O grito de Sanfelice e a mobilização da imprensa na Capital foram o desfecho de uma viagem que até então havia sido marcada pela discrição. Nas 16 horas em que cruzou o Atlântico e parte do território brasileiro, o empresário passou despercebido, como conta ZH conta nesta reportagem.

Três sacolas formam bagagem

A viagem de volta ao Brasil começou em Madri, às 21h50min (17h50min no horário de Brasília) de terça-feira. Desde o dia anterior, Sanfelice aguardava em uma cela do aeroporto de Barrajas, sob custódia da polícia local, a chegada dos agentes brasileiros. Carregava três sacolas de roupas que usava na cadeia nos arredores de Sevilha, onde estava recolhido enquanto a extradição era definida. Ficara ali a pedido dele próprio, para estar perto da segunda mulher e do filho, que há 15 dias retornaram ao Brasil.

Por volta das 19h (15h, no Brasil), quando o delegado Farnei Franco, representante da Interpol no Estado, e um agente chegaram ao aeroporto para escoltá-lo, Sanfelice foi retirado da cela. Recebeu orientações dos brasileiros.

Pouco antes do voo, foi conduzido pelos espanhóis até a escada do aviação. Sua mãos estavam presas por uma espécie de algema plástica.

11 horas sem levantar da poltrona

Ao contrário de outros passageiros, Sanfelice entrou no avião pela porta de trás. A escolha fazia sentido: ele sentou na última fileira de três assentos bem no meio de um Airbus da TAM. Vestindo calça jeans, tênis branco e jaqueta esportiva azul com capuz, o empresário viajou sem algemas, por não apresentar risco, segundo Farnei Franco.

No voo, o empresário não se preocupou em esconder o rosto envelhecido pelos cabelos e barba grisalhos. Sentou entre os dois policiais e atravessou o Oceano Atlântico com as mãos livres, cochilando, folheando e lendo revistas de bordo, sem trocar muitas palavras com os policiais. Jantou e tomou café pela manhã.

Evitando o constrangimento de ser acompanhado ao banheiro, não deixou a poltrona nas 11 horas de voo.

A discrição surtiu efeito. Os passageiros não perceberam o viajante especial. Só a tripulação se mostrou atenta ao pedir orientações aos policiais sobre os procedimentos durante o trajeto.

A revelação da rota de fuga à PF

Após 11 horas do voo 8065, o empresário desceu às 4h55min no Aeroporto de Cumbica em Guarulhos (SP). Foi retirado da aeronave pela mesma porta que entrou e levado por uma acesso secundário a uma sala da PF. Ali, permaneceu por quase três horas e resolveu falar aos agentes.
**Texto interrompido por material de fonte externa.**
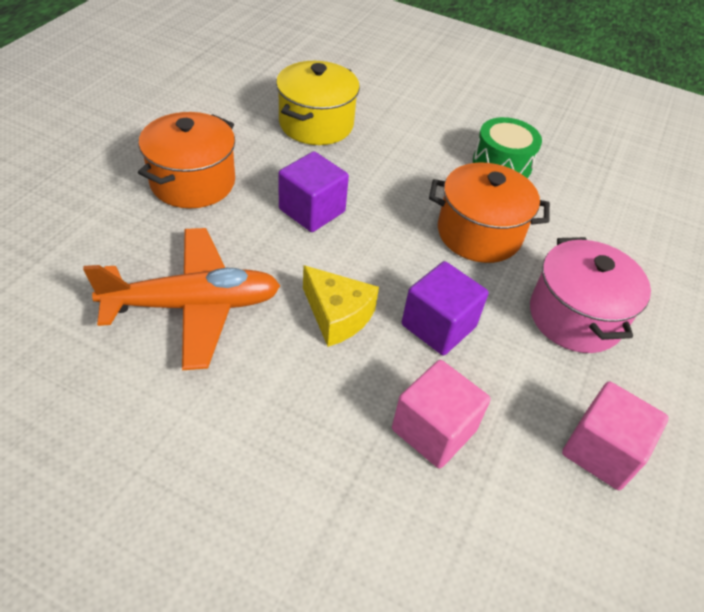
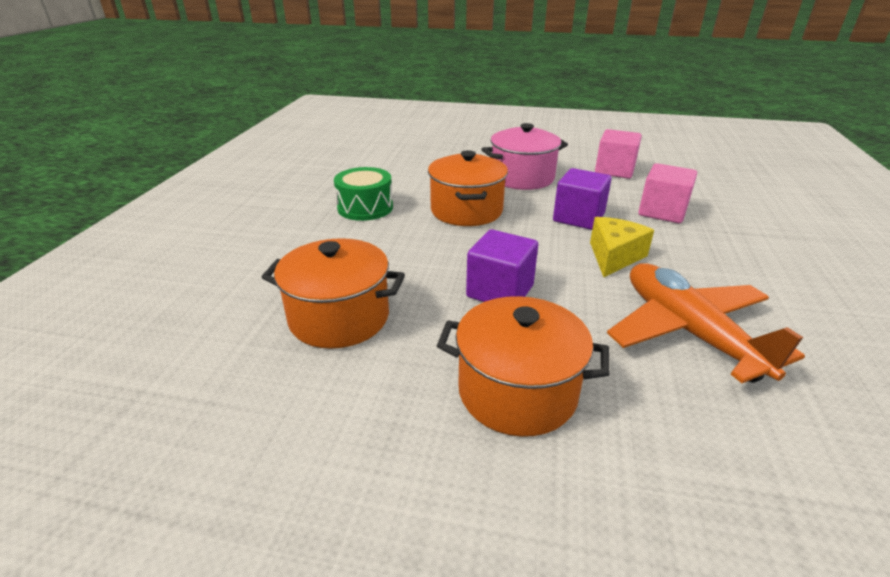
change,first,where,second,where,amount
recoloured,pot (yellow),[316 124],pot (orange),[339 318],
Disse estar preocupado com o futuro, com o assédio da imprensa e ter passado dificuldades nos primeiros dias na Espanha, trabalhando na construção civil de dia, porteiro de prédio à noite, comendo e dormindo em albergues.

Segundo os agentes federais, ele ainda detalhou a rota de fuga até a Espanha, em 2008. Ele contou que escapara por um caminho que incluiu uma estada em Santa Catarina, passando por Foz do Iguaçu (PR) e Buenos Aires, na Argentina, de onde tomou um voo à Espanha. A suspeita anterior é de que o empresário teria usado o Uruguai ou o Rio como caminho à Europa.

Desconforto na viagem à Capital

No último trecho da viagem, Sanfelice adotou novo comportamento. Às 7h50min, com capuz escondendo parte do rosto, surgiu cabisbaixo de uma caminhonete estacionada na pista e entrou pela porta traseira do Airbus da TAM.

Foi o último a ingressar e se acomodou na poltrona final (38F), na janela. Passou desapercebido durante a uma hora e meia do voo 3501. Observado por ZH, que embarcou no mesmo avião, Sanfelice demonstrava resignação. Durante o trajeto, tirou o capuz, ignorou o seriado A Grande Família, que passava na TV diante do banco e, de novo sem algemas, leu revistas, conversou com os policiais e aceitou o kit com duas torradas, cookies, geleia e requeijão.

Quando a aeronave chegou à Capital, foi o primeiro a descer, novamente pelos fundos e com a cabeça coberta. Pisou em solo gaúcho às 9h29min e foi levado para o DML.

Começaria, ali, uma nova jornada. De carro, chegaria à prisão de Montenegro, seu destino final, às 11h40min.